Janus Boonzaaier has taken on quite a challenge. He’s planted 6,000 grapefruit trees west of Dimbulah. Despite what could only be generously described as “challenging” soils, his trees are looking spectacular 18 months in and heading for their first commercial crop, including an exciting new grapefruit variety, Sweet Sunrise. We caught up with Janus and his offsider Jacob on a sunny autumn day to chat about his efforts.
“These soils are tough. They have a Cation Exchange Capacity of just 1.4, a pH of 3.8 and are almost exclusively sandy loams that won’t hold much water,” Janus says, as we stand among his young trees. “This farm was used for a long time for tobacco, right up to the 1990s, and that can be tough on soils that weren’t great to start with. We knew we had to invest the time to improve the soils from the outset, and then manage them carefully to get the best results.”
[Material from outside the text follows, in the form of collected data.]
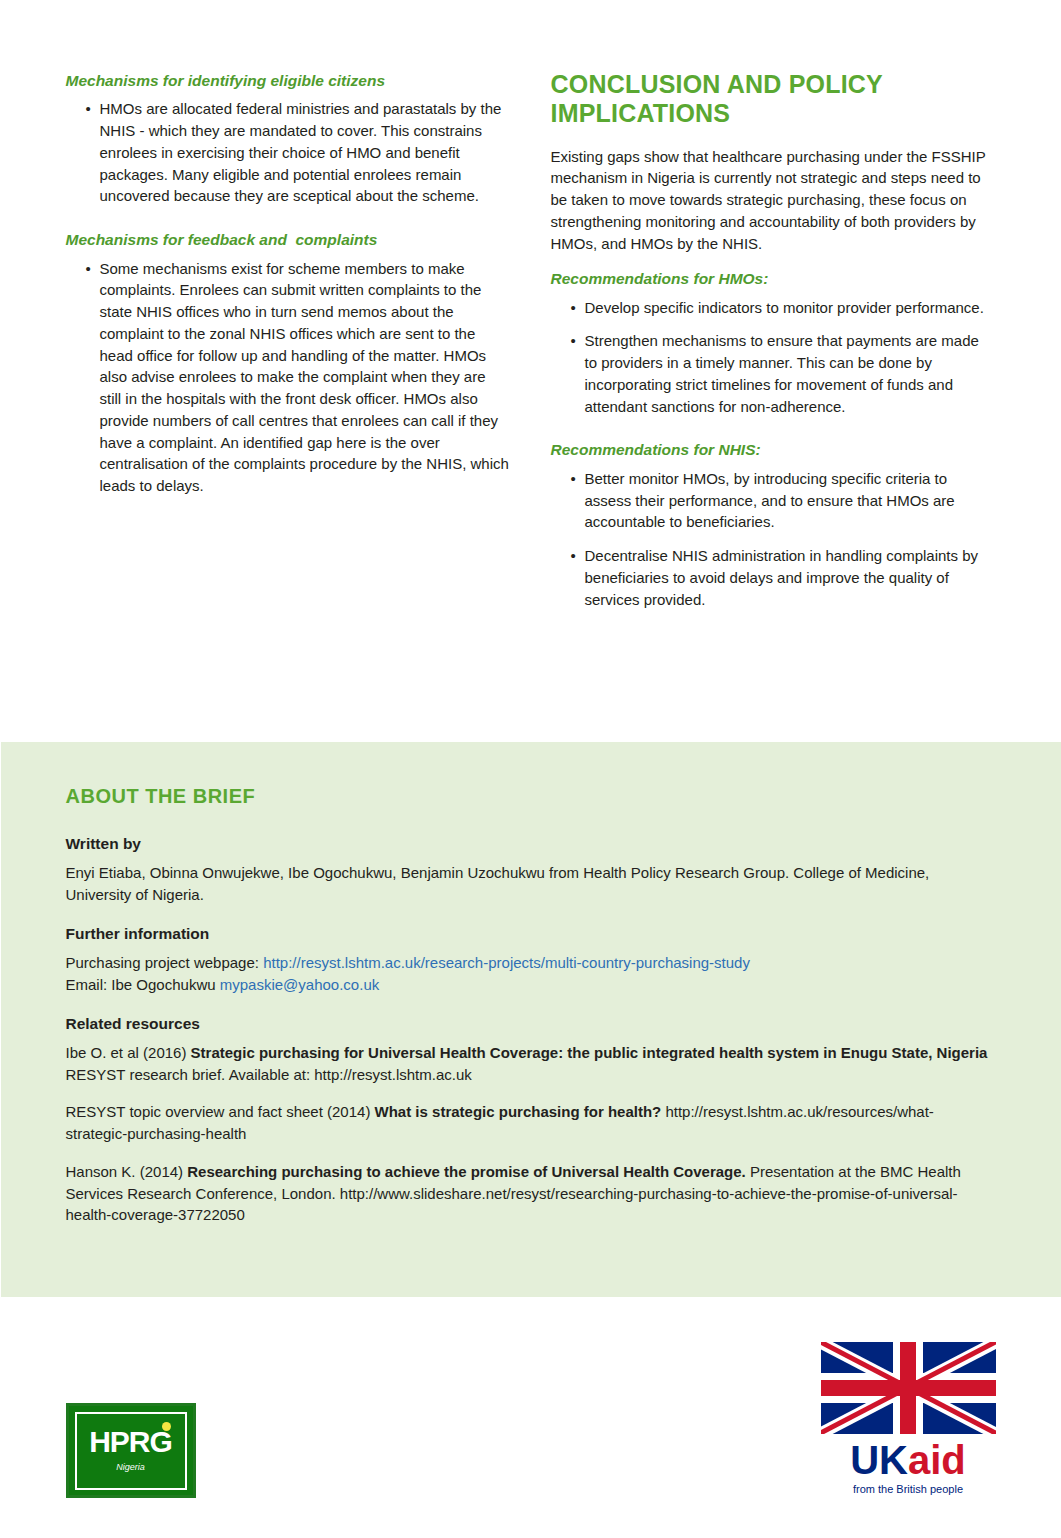Mechanisms for identifying eligible citizens
HMOs are allocated federal ministries and parastatals by the NHIS - which they are mandated to cover. This constrains enrolees in exercising their choice of HMO and benefit packages. Many eligible and potential enrolees remain uncovered because they are sceptical about the scheme.
Mechanisms for feedback and complaints
Some mechanisms exist for scheme members to make complaints. Enrolees can submit written complaints to the state NHIS offices who in turn send memos about the complaint to the zonal NHIS offices which are sent to the head office for follow up and handling of the matter. HMOs also advise enrolees to make the complaint when they are still in the hospitals with the front desk officer. HMOs also provide numbers of call centres that enrolees can call if they have a complaint. An identified gap here is the over centralisation of the complaints procedure by the NHIS, which leads to delays.
CONCLUSION AND POLICY
IMPLICATIONS
Existing gaps show that healthcare purchasing under the FSSHIP mechanism in Nigeria is currently not strategic and steps need to be taken to move towards strategic purchasing, these focus on strengthening monitoring and accountability of both providers by HMOs, and HMOs by the NHIS.
Recommendations for HMOs:
Develop specific indicators to monitor provider performance.
Strengthen mechanisms to ensure that payments are made to providers in a timely manner. This can be done by incorporating strict timelines for movement of funds and attendant sanctions for non-adherence.
Recommendations for NHIS:
Better monitor HMOs, by introducing specific criteria to assess their performance, and to ensure that HMOs are accountable to beneficiaries.
Decentralise NHIS administration in handling complaints by beneficiaries to avoid delays and improve the quality of services provided.
ABOUT THE BRIEF
Written by
Enyi Etiaba, Obinna Onwujekwe, Ibe Ogochukwu, Benjamin Uzochukwu from Health Policy Research Group. College of Medicine, University of Nigeria.
Further information
Purchasing project webpage: http://resyst.lshtm.ac.uk/research-projects/multi-country-purchasing-study
Email: Ibe Ogochukwu mypaskie@yahoo.co.uk
Related resources
Ibe O. et al (2016) Strategic purchasing for Universal Health Coverage: the public integrated health system in Enugu State, Nigeria RESYST research brief. Available at: http://resyst.lshtm.ac.uk
RESYST topic overview and fact sheet (2014) What is strategic purchasing for health? http://resyst.lshtm.ac.uk/resources/what-strategic-purchasing-health
Hanson K. (2014) Researching purchasing to achieve the promise of Universal Health Coverage. Presentation at the BMC Health Services Research Conference, London. http://www.slideshare.net/resyst/researching-purchasing-to-achieve-the-promise-of-universal-health-coverage-37722050
HPRG
Nigeria
UKaid
from the British people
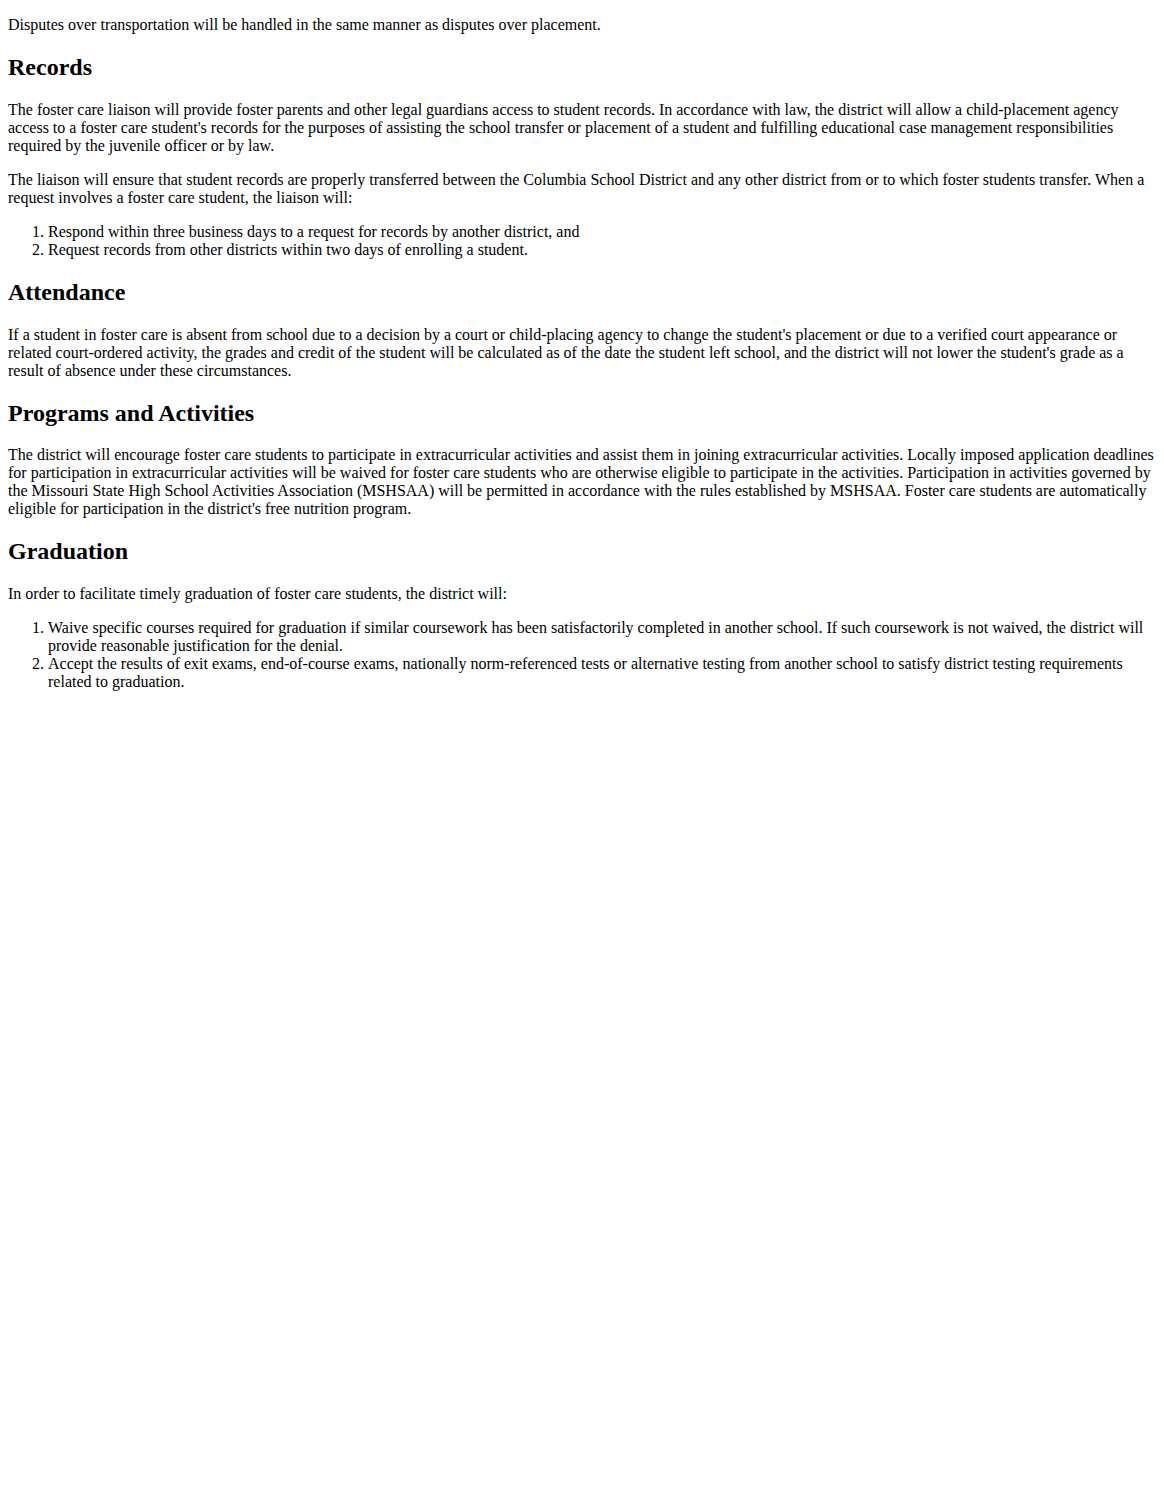Disputes over transportation will be handled in the same manner as disputes over placement.
Records
The foster care liaison will provide foster parents and other legal guardians access to student records. In accordance with law, the district will allow a child-placement agency access to a foster care student's records for the purposes of assisting the school transfer or placement of a student and fulfilling educational case management responsibilities required by the juvenile officer or by law.
The liaison will ensure that student records are properly transferred between the Columbia School District and any other district from or to which foster students transfer. When a request involves a foster care student, the liaison will:
Respond within three business days to a request for records by another district, and
Request records from other districts within two days of enrolling a student.
Attendance
If a student in foster care is absent from school due to a decision by a court or child-placing agency to change the student's placement or due to a verified court appearance or related court-ordered activity, the grades and credit of the student will be calculated as of the date the student left school, and the district will not lower the student's grade as a result of absence under these circumstances.
Programs and Activities
The district will encourage foster care students to participate in extracurricular activities and assist them in joining extracurricular activities. Locally imposed application deadlines for participation in extracurricular activities will be waived for foster care students who are otherwise eligible to participate in the activities. Participation in activities governed by the Missouri State High School Activities Association (MSHSAA) will be permitted in accordance with the rules established by MSHSAA. Foster care students are automatically eligible for participation in the district's free nutrition program.
Graduation
In order to facilitate timely graduation of foster care students, the district will:
Waive specific courses required for graduation if similar coursework has been satisfactorily completed in another school. If such coursework is not waived, the district will provide reasonable justification for the denial.
Accept the results of exit exams, end-of-course exams, nationally norm-referenced tests or alternative testing from another school to satisfy district testing requirements related to graduation.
You wouldn’t know it looking at the trees. At just a bit over 18 months old, they’re where you’d expect a 2–2 ½ year tree to be at.
Janus uses multiple automated probes across his 18ha orchard to monitor soil pH, EC and temperature as well as an on-site automated weather station to monitor local conditions. He uses an irrigation system with controlled dosing meters to ensure the exact fertiliser ratio, and then field tests regularly to check his trees are getting just what he expects.
Janus moved to Australia with his family four years ago. “I came from the Western Cape region of South Africa where I managed table and wine grape orchards. There we had cold winters and very dry summers, so coming to terms with the Dimbulah climate has been a learning curve. The country looks similar, however.”